- Directed by: Efren M. Jarlego
- Written by: Tony Cruz
- Starring: Vic Sotto; Monica Herrera; Panchito; Nova Villa; Paquito Diaz;
- Cinematography: Gener Buenaseda
- Edited by: George Jarlego
- Music by: Mon del Rosario
- Production company: Regal Film
- Distributed by: Regal Films Distribution
- Release date: October 25, 1989;
- Running time: 102 minutes
- Country: Philippines
- Language: Filipino

= Gawa Na ang Bala para sa Akin =

1989 comedy film starring Vic Sotto

Gawa Na ang Bala para sa Akin (lit. 'The Bullet for Me Has Already Been Made') is a 1989 Filipino comedy film directed by Efren M. Jarlego and starring Vic Sotto, Monica Herrera, Panchito, Nova Villa, Paquito Diaz, Ruel Vernal, Larry Silva, and Rene Requiestas. It is Sotto's first solo lead role in a film, as his previous film roles were as part of the comedy trio of Tito, Vic and Joey. The film's title is in reference to the 1988 action film Gawa Na ang Bala Na Papatay sa Iyo (lit. 'The Bullet That Will Kill You Has Been Made'). Produced by Regal Film, the film was released on October 25, 1989, and was a box office hit, earning ₱24 million in Metro Manila alone.

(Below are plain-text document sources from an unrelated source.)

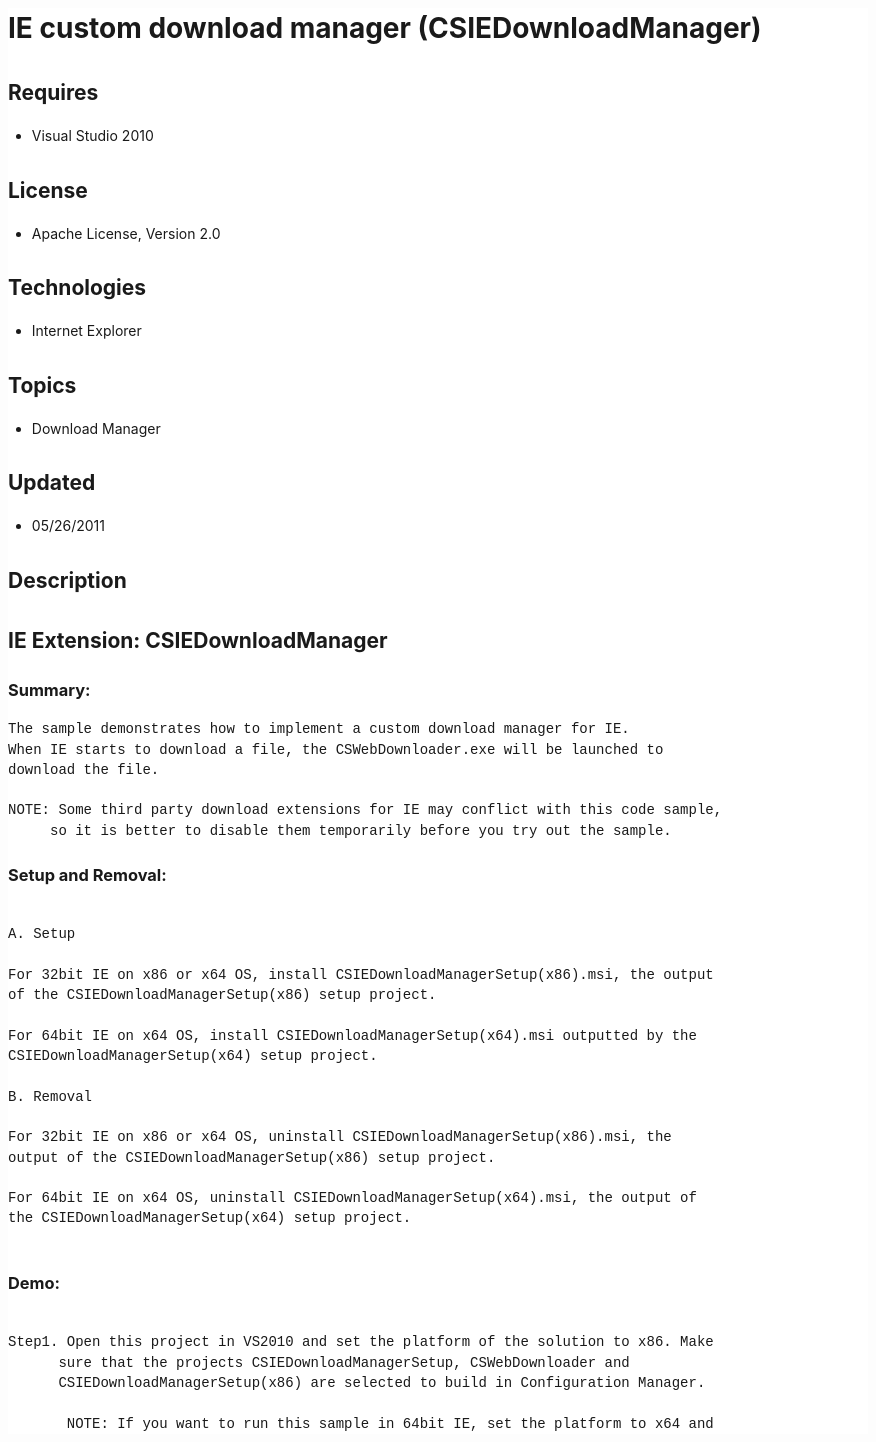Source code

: # IE custom download manager (CSIEDownloadManager)
## Requires
- Visual Studio 2010
## License
- Apache License, Version 2.0
## Technologies
- Internet Explorer
## Topics
- Download Manager
## Updated
- 05/26/2011
## Description

<p style="font-family:Courier New"></p>
<h2>IE Extension: CSIEDownloadManager</h2>
<p style="font-family:Courier New"></p>
<h3>Summary:</h3>
<p style="font-family:Courier New">The sample demonstrates how to implement a custom download manager for IE.
<br>
When IE starts to download a file, the CSWebDownloader.exe will be launched to<br>
download the file.<br>
<br>
NOTE: Some third party download extensions for IE may conflict with this code sample,<br>
&nbsp; &nbsp; &nbsp;so it is better to disable them temporarily before you try out the sample.
<br>
</p>
<h3>Setup and Removal:</h3>
<p style="font-family:Courier New"><br>
A. Setup<br>
<br>
For 32bit IE on x86 or x64 OS, install CSIEDownloadManagerSetup(x86).msi, the output<br>
of the CSIEDownloadManagerSetup(x86) setup project.<br>
<br>
For 64bit IE on x64 OS, install CSIEDownloadManagerSetup(x64).msi outputted by the
<br>
CSIEDownloadManagerSetup(x64) setup project.<br>
<br>
B. Removal<br>
<br>
For 32bit IE on x86 or x64 OS, uninstall CSIEDownloadManagerSetup(x86).msi, the <br>
output of the CSIEDownloadManagerSetup(x86) setup project. <br>
<br>
For 64bit IE on x64 OS, uninstall CSIEDownloadManagerSetup(x64).msi, the output of<br>
the CSIEDownloadManagerSetup(x64) setup project.<br>
&nbsp; </p>
<h3>Demo:</h3>
<p style="font-family:Courier New"><br>
Step1. Open this project in VS2010 and set the platform of the solution to x86. Make<br>
&nbsp; &nbsp; &nbsp; sure that the projects CSIEDownloadManagerSetup, CSWebDownloader and
<br>
&nbsp; &nbsp; &nbsp; CSIEDownloadManagerSetup(x86) are selected to build in Configuration Manager.<br>
<br>
&nbsp;&nbsp;&nbsp;&nbsp; &nbsp; NOTE: If you want to run this sample in 64bit IE, set the platform to x64 and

Critic Justino Dormiendo of the National Midweek gave the film a negative review, criticizing its formulaic writing, acting and disgusting humor.

==Plot==
Nanding and Anton are janitors at an insurance firm. When Nanding is diagnosed with cancer and acute tuberculosis from an X-ray, he plans in desperation to end his life quickly by hiring an assassin to kill him. However, Nanding realizes that his X-ray plates have apparently been mixed up, and so he now has to contend with the hitman who is out to shoot him dead.

==Cast==

- Vic Sotto as Nanding Malusugin
- Monica Herrera as Vivian
- Panchito as Anton
- Nova Villa as Lita
- Paquito Diaz as Ramon
- Ruel Vernal as syndicate member
- Larry Silva as Boy Kokok
- Rene Requiestas as Rene
- Noel Ong as referee
- Harvey Vizcarra as little brother
- Ritchie Gallego as Ricky
- Vangie Labalan as land lord
- Ai-Ai de las Alas as Miss Sy Go Row
- Beverly Salviejo as office mate
- Minie Aguilar
- Renato del Prado as Capt. Puten
- Ernie Ortega as syndicate member
- Jake (Joaquin) Fajardo as drinker
- Bing Angeles as Uncle Sam
- Romy Romulo as gay
- Jessie Lee as Mr. Sy Go Row
- Aida Pedido as mother
- Dante Castro
- Joe Hardy as drinker
- Fred Capulong as drinker
- Cris Aguilar as wrestler
- Big Boy Gomez as wrestler
- Danny Labra as syndicate member
- Ernie David as syndicate member
- Perry de Guzman as syndicate member
- Bebeng Amora as syndicate member
- Canton Salazar as syndicate member
- Nannie Union as syndicate member
- Roboto as wrestler
- Pong Pong as drunk man

==Release==
The film was released in theaters in late October 1989.

===Box office===
The film was a box office success, earning ₱24 million in Metro Manila alone, and approximately tying with Starzan: Shouting Star of the Jungle as the highest-grossing comedy film in the region at the time.

===Critical response===
Justino Dormiendo, writing for the National Midweek, gave the film a negative review for its formulaic writing and "revolting" humor. He was highly critical of the film's low-brow approach to comedy, stating that "Twice in the film I cringed in my seat, cursing the producers and their ilk for their wanton display of vulgarity and crassness." Dormiendo also criticized the actors as "an abominable lot", but singled out actress Nova Villa for her "occasionally funny antics."

===Home media===
On April 8, 2020, Regal Entertainment made the film available for streaming free of charge on YouTube for a limited time before restricting access, and later made it available once again by mid-June 2021.